Salve Success: Nick Giacobbi ’05, director of development at real estate and hotel enterprise
From upmarket local service stations on Aquidneck Island to multi-million-dollar development deals all over the country, Nick Giacobbi ’05 embraces commercial real estate at every level.
He director of development at The Procaccianti Group, or TPG, a second-generation Rhode Island-based real estate investment and hotel enterprise. TPG is one of the leading hotel owners in the United States with a portfolio of some 60 units across the country. TPG buys, repositions and develops hotels, but the approach over time has been to acquire and refinance all types of economically viable real estate through a fully integrated platform of operating companies. The group represents some $10 billion of diversified real estate investment in more than 130 cities across 31 states coast to coast.

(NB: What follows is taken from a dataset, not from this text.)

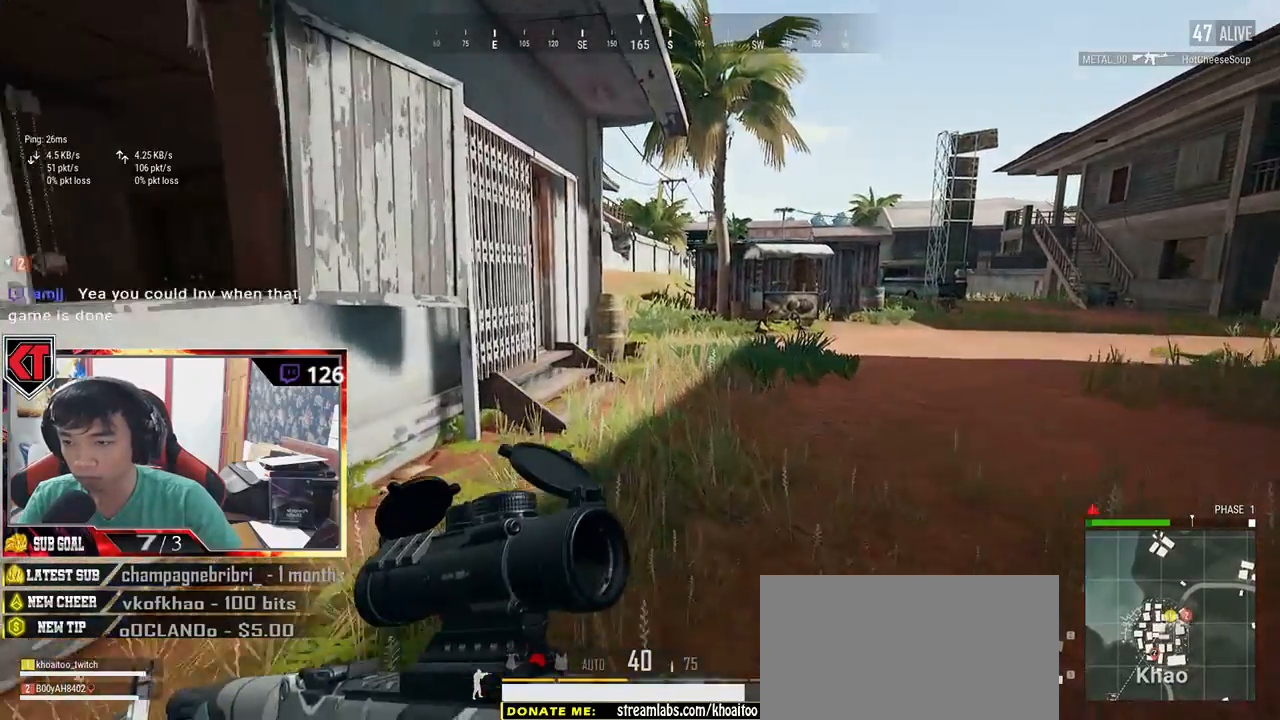
{"keys": ["shift", "w"], "mouse": [], "events": []}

Giacobbi also operates Patriot Petroleum, a growing chain of local convenience-store gas stations—two in Portsmouth, R.I., a third under construction in Middletown, R.I., and two others slated for the Providence area. The roots of the business go back to Giacobbi’s father George, a petroleum wholesaler who opened the first store in 1976, naming it after the Portsmouth High School football team. In the last decade, Patriot Petroleum has carved for itself a desirable and well-deserved niche in this retail genre, one marked by scrupulous attention to detail, first-class amenities, state-of-the-art facilities and the friendly, unflagging oversight of its owner-operators, Giacobbi and his brother Joe.
The connection between Giacobbi’s local retail initiative and his standing nationally in one of the country’s most prolific real estate investment companies tells the story of a lifelong Portsmouth resident and Salve Regina alumnus who developed a solid work ethic at an early age and followed opportunity wherever and whenever it called.
“I grew up in Portsmouth,” said Giacobbi. “I’d go down to Newport to work every summer and into the winter at the marina on Goat Island from the age of 13 until I graduated from college. I worked the marina as long as I could, until they shut down in November, and then I’d go deliver cars for a local Mercedes dealership. In high school and college, that’s what I did all the way through. I never really didn’t work.”
A principal at Boston, Massachussets-based Suffolk Construction kept his boat at Goat Island and developed a rapport with Giacobbi over the course of one summer. He was struck by the respectful, easygoing way in which Giacobbi interacted with the boat owners whose lines he took at the dock, recognizing a valuable skill that can’t be taught.
“When it came time to graduate from Salve Regina, he came up to me and asked me about my plans,” Giacobbi recalls. “He said he had this opportunity and he’d love for me to apply. I went through the interview process, I went through the training program and I got to see every facet of the business.”
Giacobbi went on to become a project manager at Suffolk and oversaw operations in Nashville, Tennessee, Charlotte, North Carolina, and Dallas, Texas. Following that, he joined TPG in a calculated shift from construction contracting to the development business. In addition to hiring Giacobbi, TPG has become a joint-venture partner in his service-station expansion, making it possible for the Giacobbi brothers to recapitalize the business, add new stores and do it right.
Giacobbi remembers Salve Regina fondly. “I had a great experience there, met some good people … it was a pretty interesting ride,” he said. And he hasn’t left Salve Regina behind, as he volunteers regularly through Salve Regina’s Center for Business Outreach with the Department of Business and Economics.
“I judge the business policy projects. I try to do one a semester if I can,” he explained. “We also host a retail class. Students come over, ask questions, and I’ll give them a spiel along the lines of, ‘You never know what you’ll end up being. If you told me when I was at Salve that I would be a principal in a gas station chain…’ It’s one of those things. Be open-minded, work hard, and build relationships. It’s as basic as that.”